OK, sleep is a habit. So is eating. If you watch yourself, you eat at the same times every day. So, first things first, you have to break the eating habit. At 5.5 months, she should be able to go at least 5 hours (upwards to 7 really) at night without food. So, when she wakes at 12, see if she really wants to eat. Just because they wake, that doesn't mean they want to eat. With my first child, I thought waking meant hungry, but after 12 weeks, it doesn't, it just means "waking" and inability to self-sooth back to sleep. So, really push the paci. Let her fuss a little. The game plan should be to slowly break her of each waking, till she only needs one night feeding.

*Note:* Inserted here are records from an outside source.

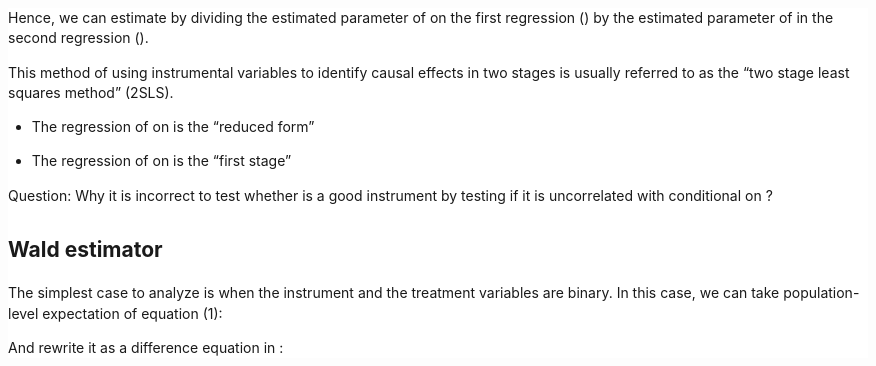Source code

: Hence, we can estimate
![\\delta](https://latex.codecogs.com/png.latex?%5Cdelta "\\delta") by
dividing the estimated parameter of
![Z](https://latex.codecogs.com/png.latex?Z "Z") on the first regression
(![\\beta \\cdot
\\delta](https://latex.codecogs.com/png.latex?%5Cbeta%20%5Ccdot%20%5Cdelta
"\\beta \\cdot \\delta")) by the estimated parameter of
![Z](https://latex.codecogs.com/png.latex?Z "Z") in the second
regression (![\\beta](https://latex.codecogs.com/png.latex?%5Cbeta
"\\beta")).

This method of using instrumental variables to identify causal effects
in two stages is usually referred to as the “two stage least squares
method” (2SLS).

  - The regression of ![Y](https://latex.codecogs.com/png.latex?Y "Y")
    on ![Z](https://latex.codecogs.com/png.latex?Z "Z") is the “reduced
    form”

  - The regression of ![D](https://latex.codecogs.com/png.latex?D "D")
    on ![Z](https://latex.codecogs.com/png.latex?Z "Z") is the “first
    stage”

Question: Why it is incorrect to test whether
![Z](https://latex.codecogs.com/png.latex?Z "Z") is a good instrument by
testing if it is uncorrelated with
![Y](https://latex.codecogs.com/png.latex?Y "Y") conditional on
![D](https://latex.codecogs.com/png.latex?D "D")?

## Wald estimator

The simplest case to analyze is when the instrument and the treatment
variables are binary. In this case, we can take population-level
expectation of equation (1):

  
![\\begin{align}&#10;E\[Y\] &= E\[\\alpha + \\delta D + U\] \\\\&#10;&=
\\alpha + \\delta E\[D\] +
E\[U\]&#10;\\qquad(2)&#10;\\end{align}](https://latex.codecogs.com/png.latex?%5Cbegin%7Balign%7D%0AE%5BY%5D%20%26%3D%20E%5B%5Calpha%20%2B%20%5Cdelta%20D%20%2B%20U%5D%20%5C%5C%0A%26%3D%20%5Calpha%20%2B%20%5Cdelta%20E%5BD%5D%20%2B%20E%5BU%5D%0A%5Cqquad%282%29%0A%5Cend%7Balign%7D
"\\begin{align}
E[Y] &= E[\\alpha + \\delta D + U] \\\\
&= \\alpha + \\delta E[D] + E[U]
\\qquad(2)
\\end{align}")  

And rewrite it as a difference equation in
![Z](https://latex.codecogs.com/png.latex?Z "Z"):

I used a baby whisperer hybrid-method with my son. The idea is to not let them CIO, but to let them cry but with you comforting them. You go to them, pick them up, and as soon as they calm down, you put them back down, saying your soothing words (mine are, "it's bed time, love you.") It could take upwards to 20 times before they decide to just go back down, but it does work, and I was able to gently break my son of his 10, 12 and 2 wakings, and now, at 7.5, he only wakes once to eat.

Also, there is a wonder week at week 26. She will settle down some after this period, for sure. You could wait until then and see what happens, but seriously, sleep is a habit, and with a lot of these little ones, they get into the habit of waking at a certain time, and they keep on doing it, and doing it, and doing it.